:: What is required ::
Write out these lines again with "larger than" substituted for each "greater than" and nothing else changed. Leave the pictures out.

:: The input ::

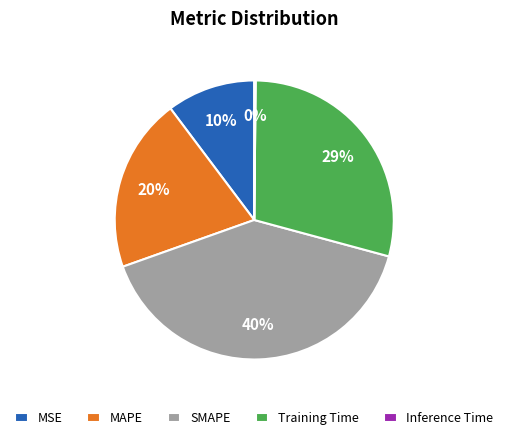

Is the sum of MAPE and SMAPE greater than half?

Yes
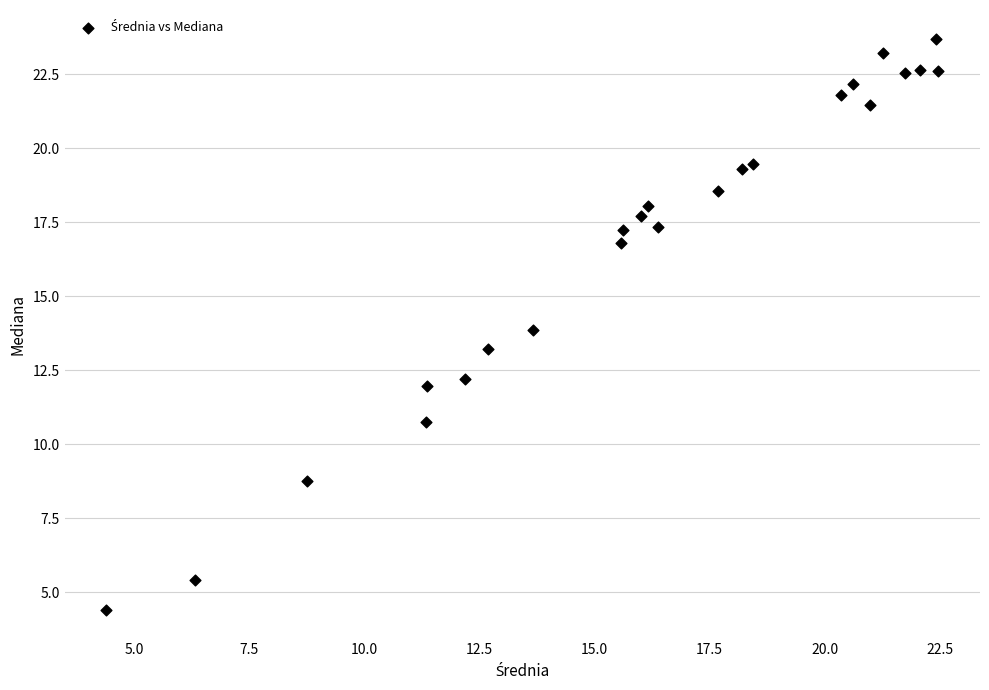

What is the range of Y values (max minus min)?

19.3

:: Answer to this problem ::
Is the sum of MAPE and SMAPE larger than half?

Yes

What is the range of Y values (max minus min)?

19.3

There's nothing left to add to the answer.